“Mia nonna sapeva sempre quali patate usare per fare gli gnocchi”, scrive Luca Cesari in Storia della pasta in dieci piatti (il Saggiatore). Sì, anche mia nonna lo sapeva, mentre io non lo so e non mi sono mai cimentata a fare gli gnocchi. L’altra sera al ristorante mi hanno servito degli gnocchi al pesto e code di scampi, un piatto gradevole, ma ho pensato: quanto sono lontani come gusto da quelli della nonna; senza questo condimento non saprebbero di niente. Quelli della nonna erano fragranti: un impasto di patate, farina, uova… ed amore.
Le fettuccine al burro, l’amatriciana, la carbonara, gli gnocchi, i tortellini alla bolognese, il ragù alla napoletana, il ragù alla bolognese, le lasagne, il pesto alla genovese, gli spaghetti al pomodoro sono le dieci più famose pietanze italiane e i dieci capitoli di questo libro che ne raccontano la storia dagli albori. A me ricordano fatti della mia vita.

Le fettuccine al burro sono un piatto semplicissimo. Ciò che fa la differenza sono la qualità del burro e l’abbondanza del parmigiano. Ho sempre detestato la pastasciutta, solo in età adulta ho cominciato ad apprezzarla. E doveva essere abbondantemente condita di sugo. Pasta al burro, per carità. Verso la fine degli anni ’90 conosco il conte Giuseppe Maria Perrone di San Martino, l’ultimo dandy italiano – che è stato press agent di attori del calibro di Montgomery Clift, Anthony Queen, Charlie Chaplin, Enrico Maria Salerno, Jean Cocteau, Giorgio Albertazzi – mi invita a pranzo e mi fa conoscere e apprezzare le tagliatelle al burro. Tanto che diventa un appuntamento ricorrente andare a gustarle assieme in un ristorante di via Veneto, a Roma. Lui non c’è più dal 2010, ma io, quando mi viene voglia di tagliatelle al burro, mi monta una gran nostalgia del mio amico. Ed evito le tagliatelle, perché so che non saranno mai più così buone.

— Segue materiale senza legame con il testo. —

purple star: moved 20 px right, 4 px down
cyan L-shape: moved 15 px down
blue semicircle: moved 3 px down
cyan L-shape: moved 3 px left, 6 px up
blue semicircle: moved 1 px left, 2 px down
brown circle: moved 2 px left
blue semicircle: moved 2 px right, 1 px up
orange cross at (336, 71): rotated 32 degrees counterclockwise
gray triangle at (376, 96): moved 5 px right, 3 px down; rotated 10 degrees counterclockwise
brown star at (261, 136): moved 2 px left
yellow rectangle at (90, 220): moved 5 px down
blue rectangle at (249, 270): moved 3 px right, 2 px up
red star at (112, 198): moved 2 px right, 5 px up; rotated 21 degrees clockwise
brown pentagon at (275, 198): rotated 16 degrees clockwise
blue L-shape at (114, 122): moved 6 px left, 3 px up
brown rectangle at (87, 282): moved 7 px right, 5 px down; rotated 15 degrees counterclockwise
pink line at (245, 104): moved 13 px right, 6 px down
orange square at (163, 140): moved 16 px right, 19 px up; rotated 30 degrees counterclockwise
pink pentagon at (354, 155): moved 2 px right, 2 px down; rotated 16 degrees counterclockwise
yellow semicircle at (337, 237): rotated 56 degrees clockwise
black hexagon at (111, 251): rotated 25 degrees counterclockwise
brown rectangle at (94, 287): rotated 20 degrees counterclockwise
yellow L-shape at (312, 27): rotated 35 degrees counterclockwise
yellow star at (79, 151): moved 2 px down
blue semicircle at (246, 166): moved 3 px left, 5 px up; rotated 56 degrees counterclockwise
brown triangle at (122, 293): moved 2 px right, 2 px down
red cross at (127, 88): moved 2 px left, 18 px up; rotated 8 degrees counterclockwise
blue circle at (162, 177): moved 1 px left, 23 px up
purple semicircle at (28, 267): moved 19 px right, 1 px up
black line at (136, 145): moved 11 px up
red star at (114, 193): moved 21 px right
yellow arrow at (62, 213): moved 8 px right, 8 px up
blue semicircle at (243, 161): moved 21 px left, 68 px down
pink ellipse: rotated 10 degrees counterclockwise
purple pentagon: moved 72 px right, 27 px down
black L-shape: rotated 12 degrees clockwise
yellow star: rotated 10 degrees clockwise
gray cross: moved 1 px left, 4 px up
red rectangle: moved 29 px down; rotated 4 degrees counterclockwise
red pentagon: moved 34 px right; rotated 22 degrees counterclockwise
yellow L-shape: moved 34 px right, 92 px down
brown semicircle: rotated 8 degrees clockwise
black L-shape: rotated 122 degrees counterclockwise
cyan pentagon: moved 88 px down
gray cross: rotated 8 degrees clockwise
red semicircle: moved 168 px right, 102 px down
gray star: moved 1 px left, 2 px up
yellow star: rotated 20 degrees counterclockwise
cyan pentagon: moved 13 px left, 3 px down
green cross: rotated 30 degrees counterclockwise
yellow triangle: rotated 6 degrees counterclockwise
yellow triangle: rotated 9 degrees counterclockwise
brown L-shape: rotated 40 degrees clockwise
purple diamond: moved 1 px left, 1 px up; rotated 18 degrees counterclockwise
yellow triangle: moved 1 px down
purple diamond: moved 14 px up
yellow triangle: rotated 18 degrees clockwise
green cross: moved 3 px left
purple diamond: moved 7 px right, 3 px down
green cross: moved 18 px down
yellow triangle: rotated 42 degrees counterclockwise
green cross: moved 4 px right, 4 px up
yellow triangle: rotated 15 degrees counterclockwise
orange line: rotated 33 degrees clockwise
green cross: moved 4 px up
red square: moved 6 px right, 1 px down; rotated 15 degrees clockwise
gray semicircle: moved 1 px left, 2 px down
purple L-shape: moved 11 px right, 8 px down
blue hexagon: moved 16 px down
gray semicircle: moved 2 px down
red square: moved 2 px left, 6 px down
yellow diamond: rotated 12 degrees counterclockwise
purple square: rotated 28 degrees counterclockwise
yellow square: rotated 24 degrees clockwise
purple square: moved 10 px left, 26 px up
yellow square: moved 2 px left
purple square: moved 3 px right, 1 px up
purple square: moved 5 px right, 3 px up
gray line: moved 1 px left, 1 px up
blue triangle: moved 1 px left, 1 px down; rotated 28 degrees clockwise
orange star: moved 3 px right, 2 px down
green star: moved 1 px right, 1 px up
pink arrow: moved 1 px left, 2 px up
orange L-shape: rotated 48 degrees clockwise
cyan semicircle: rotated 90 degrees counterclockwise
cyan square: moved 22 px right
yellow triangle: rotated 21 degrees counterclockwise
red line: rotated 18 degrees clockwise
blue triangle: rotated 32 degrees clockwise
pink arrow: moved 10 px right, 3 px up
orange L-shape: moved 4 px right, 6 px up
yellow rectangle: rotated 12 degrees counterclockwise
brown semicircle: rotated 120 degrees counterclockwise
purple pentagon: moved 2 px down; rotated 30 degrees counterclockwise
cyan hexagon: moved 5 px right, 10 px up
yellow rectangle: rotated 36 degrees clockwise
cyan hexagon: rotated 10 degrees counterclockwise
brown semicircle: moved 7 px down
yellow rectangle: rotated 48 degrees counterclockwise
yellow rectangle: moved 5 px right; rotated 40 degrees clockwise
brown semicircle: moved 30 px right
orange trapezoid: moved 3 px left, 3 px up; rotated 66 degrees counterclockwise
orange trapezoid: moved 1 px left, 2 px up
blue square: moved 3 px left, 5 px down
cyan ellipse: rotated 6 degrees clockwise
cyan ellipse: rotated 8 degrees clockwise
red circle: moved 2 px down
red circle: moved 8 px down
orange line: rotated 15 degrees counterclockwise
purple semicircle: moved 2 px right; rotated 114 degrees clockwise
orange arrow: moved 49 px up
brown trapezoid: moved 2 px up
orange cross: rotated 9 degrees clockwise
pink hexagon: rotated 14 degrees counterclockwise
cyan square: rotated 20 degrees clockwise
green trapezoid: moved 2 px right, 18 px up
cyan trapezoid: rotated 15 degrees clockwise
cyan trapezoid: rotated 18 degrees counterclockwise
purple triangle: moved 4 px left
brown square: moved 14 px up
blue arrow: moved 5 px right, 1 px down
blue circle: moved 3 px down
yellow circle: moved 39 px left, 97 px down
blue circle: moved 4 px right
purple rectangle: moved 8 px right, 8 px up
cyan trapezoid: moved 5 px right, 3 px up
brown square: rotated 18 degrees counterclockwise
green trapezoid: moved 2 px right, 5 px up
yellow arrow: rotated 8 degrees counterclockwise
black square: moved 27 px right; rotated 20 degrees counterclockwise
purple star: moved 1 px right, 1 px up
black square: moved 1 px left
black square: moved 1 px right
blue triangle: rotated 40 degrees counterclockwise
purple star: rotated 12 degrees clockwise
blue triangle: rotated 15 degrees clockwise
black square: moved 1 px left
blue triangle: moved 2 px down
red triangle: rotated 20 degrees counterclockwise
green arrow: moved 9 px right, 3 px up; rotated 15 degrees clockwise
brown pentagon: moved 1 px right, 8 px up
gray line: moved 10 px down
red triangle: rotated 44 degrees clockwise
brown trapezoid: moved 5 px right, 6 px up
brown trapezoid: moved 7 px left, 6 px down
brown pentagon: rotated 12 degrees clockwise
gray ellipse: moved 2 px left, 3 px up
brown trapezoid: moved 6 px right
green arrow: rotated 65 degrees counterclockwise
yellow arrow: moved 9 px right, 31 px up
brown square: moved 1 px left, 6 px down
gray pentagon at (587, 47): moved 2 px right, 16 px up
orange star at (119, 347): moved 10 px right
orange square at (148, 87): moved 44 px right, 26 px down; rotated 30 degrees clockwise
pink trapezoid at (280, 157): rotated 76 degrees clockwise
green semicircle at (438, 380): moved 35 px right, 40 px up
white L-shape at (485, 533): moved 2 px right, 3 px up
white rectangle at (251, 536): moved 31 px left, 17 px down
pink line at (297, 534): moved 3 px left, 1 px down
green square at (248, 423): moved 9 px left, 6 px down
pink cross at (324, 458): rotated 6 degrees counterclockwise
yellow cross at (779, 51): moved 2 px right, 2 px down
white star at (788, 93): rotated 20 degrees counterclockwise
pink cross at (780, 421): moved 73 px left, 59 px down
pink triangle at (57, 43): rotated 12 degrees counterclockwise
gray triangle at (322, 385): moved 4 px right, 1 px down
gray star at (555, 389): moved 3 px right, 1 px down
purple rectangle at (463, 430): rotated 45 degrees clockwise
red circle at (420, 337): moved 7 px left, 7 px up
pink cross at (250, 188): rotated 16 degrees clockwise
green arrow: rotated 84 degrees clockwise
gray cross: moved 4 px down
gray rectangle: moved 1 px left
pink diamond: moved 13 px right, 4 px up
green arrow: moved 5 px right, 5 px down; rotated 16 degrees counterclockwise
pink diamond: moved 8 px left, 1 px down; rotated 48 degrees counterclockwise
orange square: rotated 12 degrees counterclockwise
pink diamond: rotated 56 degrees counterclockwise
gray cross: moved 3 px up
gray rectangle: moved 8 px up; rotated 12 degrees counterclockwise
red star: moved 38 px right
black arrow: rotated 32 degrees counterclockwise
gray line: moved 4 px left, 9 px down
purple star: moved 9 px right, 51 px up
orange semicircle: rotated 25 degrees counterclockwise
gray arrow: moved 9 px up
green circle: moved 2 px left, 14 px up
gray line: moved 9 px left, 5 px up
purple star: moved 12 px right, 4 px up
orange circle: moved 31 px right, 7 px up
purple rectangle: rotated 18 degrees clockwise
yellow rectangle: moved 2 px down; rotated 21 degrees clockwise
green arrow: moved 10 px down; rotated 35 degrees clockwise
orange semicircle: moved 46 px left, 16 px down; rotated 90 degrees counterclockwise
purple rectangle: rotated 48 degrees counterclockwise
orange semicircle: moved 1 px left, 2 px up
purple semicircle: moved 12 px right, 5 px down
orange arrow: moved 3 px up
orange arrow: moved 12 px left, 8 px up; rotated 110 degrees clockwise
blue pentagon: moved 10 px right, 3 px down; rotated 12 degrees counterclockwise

Già nel Medioevo non si concepiva la pasta se non abbondantemente cosparsa di formaggio. Il Boccaccio nel Decameron, scrive Cesari, aveva immaginato il paese del Bengodi dove c’era una montagna tutta di formaggio grattugiato dalla quale rotolavano a valle maccheroni e ravioli perfettamente incaciati e pronti da mangiare. Da qui il detto: “Come il cacio sui maccheroni”.

Cesari intitola un capitolo: “La dolce vita della carbonara”, perché la prima ricetta della carbonara è americana. Nel 1952, Patricia Bronté scrisse una guida illustrata dei ristoranti del distretto di Chicago: Vittles and vice: an extraordinary guide to what’s cooking on Chicago’s Near North Side. Alla fine degli anni ’50 è una ricetta pienamente affermata tra gli attori di Hollywood. Negli anni ’80 studiavo all’università di Bologna giurisprudenza quando fui invitata a casa di amici studenti greci che mi offrirono un piatto di spaghetti alla carbonara. Non mangiavo spaghetti, tantomeno avevo mai assaggiato questo piatto, ma essendo una persona educata, mi sforzai. Li trovai squisiti. E se guardo indietro negli anni posso dire anch’io: è stata una dolce vita. E non lo sapevo.
E il tortellino come nasce? La leggenda narra che un oste di Castelfranco Emiliano avesse ospitato nientepopodimeno che la dea Venere nella sua locanda e avesse potuto scorgere il suo ombelico. Dopodiché fu pervaso da una vena creativa e ideò il tortellino.
Cesari disserta per 40 pagine sulle diverse origini del ragù dimostrandoci che sotto ogni campanile italiano è sorta una ricetta esclusiva. Ma sulle lasagne non si litiga sulla provenienza, perché già il poeta latino Orazio scriveva che la sera lo attendeva una cena di “porri, ceci e lagane”.
L’autore, con questa sua ricerca storica, dà scacco matto al gastropurista, ossia il nuovo sacerdote della tradizione culinaria italiana, colui che sa sempre quali siano gli unici e insostituibili ingredienti. Invece, i piatti della tradizione non sono sempre stati identici e sono molti diversi dalla ricetta che li ha originati.